Regular word2vec-style word vectors already allow us to capture basic aspects of word meanings from large corpora. However, by developing novel neural learning models and building on a Spark-based data processing infrastructure, we are additionally able to exploit massive amounts of structured data (from large knowledge graphs) as well as relational information extracted from unstructured data (in particular large web text and image archives). This in turn enables us to induce substantially more detailed semantic representations, capturing more phenomena and explicit knowledge. As a result, we are able to capture word and text semantics more adequately and in over 300 languages, capture millions of entities and their relationships, and move toward the goal of commonsense knowledge modeling (e.g., the fact that birds tend to be able to fly and that grass tends to be green).

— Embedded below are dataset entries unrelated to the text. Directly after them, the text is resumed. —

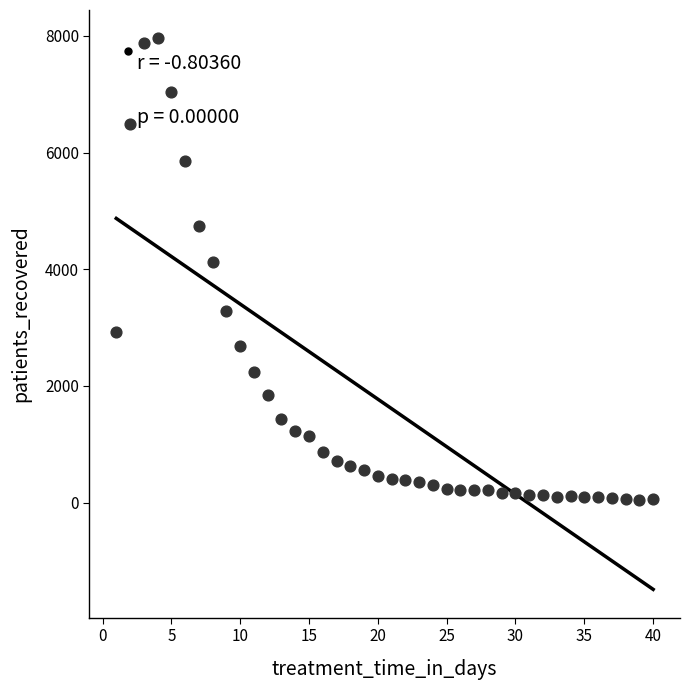

What Y value in the scatter plot is closest to 4012?

4118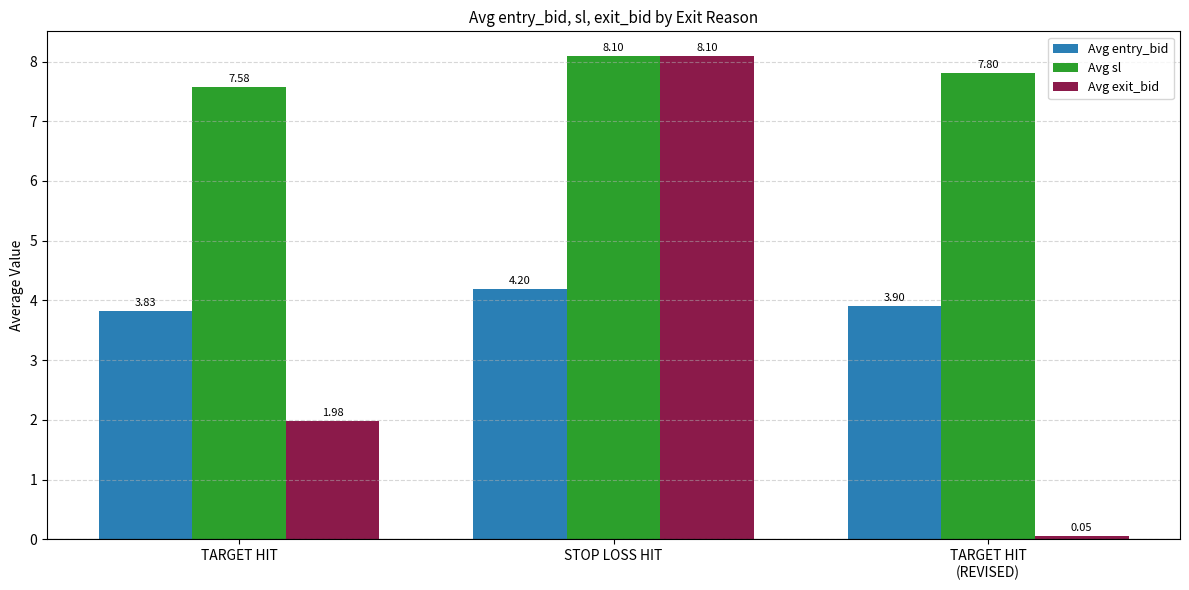

What are all the series names shown in the legend?

Avg entry_bid, Avg sl, Avg exit_bid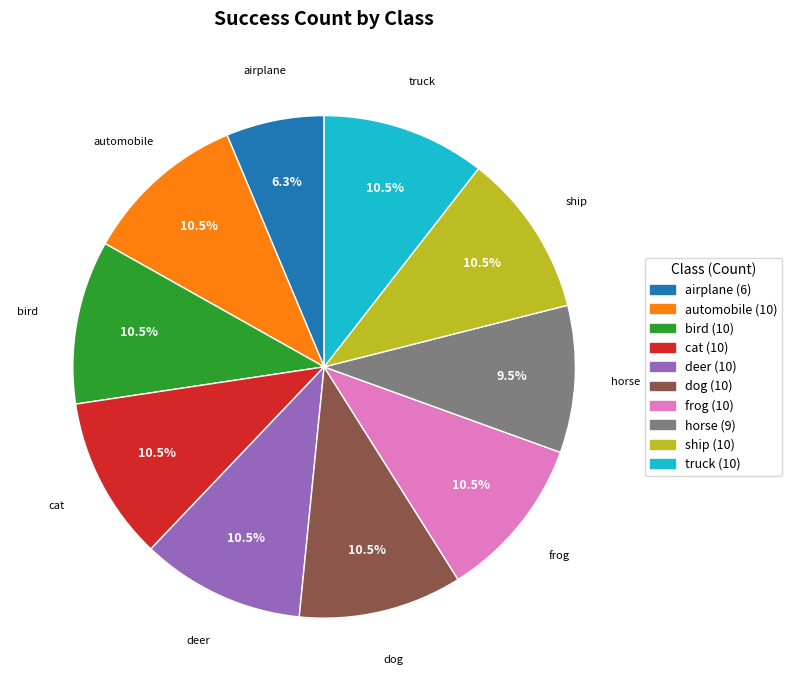

How much of the chart is everything except bird?

89.5%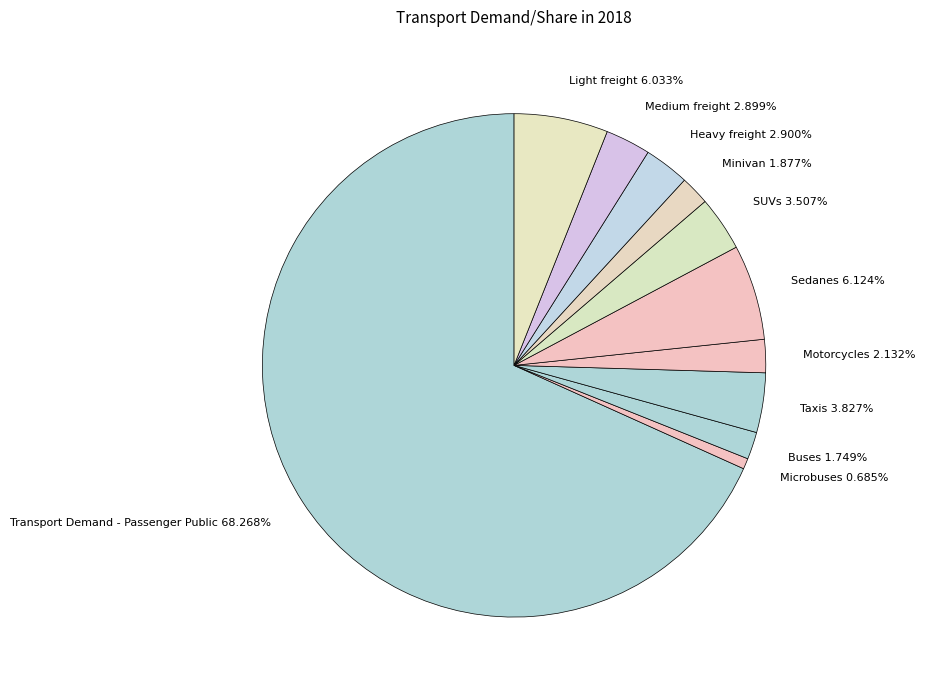

Between Heavy freight and Taxis, which is larger?

Taxis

Gerard concludes by demonstrating how easy it is to use these resources in Spark (and without it) to enable novel data-driven and intelligent applications.

Photo of Gerard de Melo

Gerard de Melo

Rutgers University

Gerard de Melo is an assistant professor of computer science at Rutgers University, where he heads a team of researchers working on big data analytics, natural language processing, and web mining. Gerard’s research projects include UWN/MENTA, one of the largest multilingual knowledge bases, and, an important hub in the web of data. Previously, he was a faculty member at Tsinghua University, one of China’s most prestigious universities, where he headed the Web Mining and Language Technology Group, and a visiting scholar at UC Berkeley, where he worked in the ICSI AI Group. He serves as an editorial board member for Computational Intelligence, the Journal of Web Semantics, the Springer Language Resources and Evaluation journal, and the Language Science Press TMNLP book series. Gerard has published over 80 papers, with best paper or demo awards at WWW 2011, CIKM 2010, ICGL 2008, and the NAACL 2015 Workshop on Vector Space Modeling, as well as an ACL 2014 best paper honorable mention, a best student paper award nomination at ESWC 2015, and a thesis award for his work on graph algorithms for knowledge modeling. He holds a PhD in computer science from the Max Planck Institute for Informatics.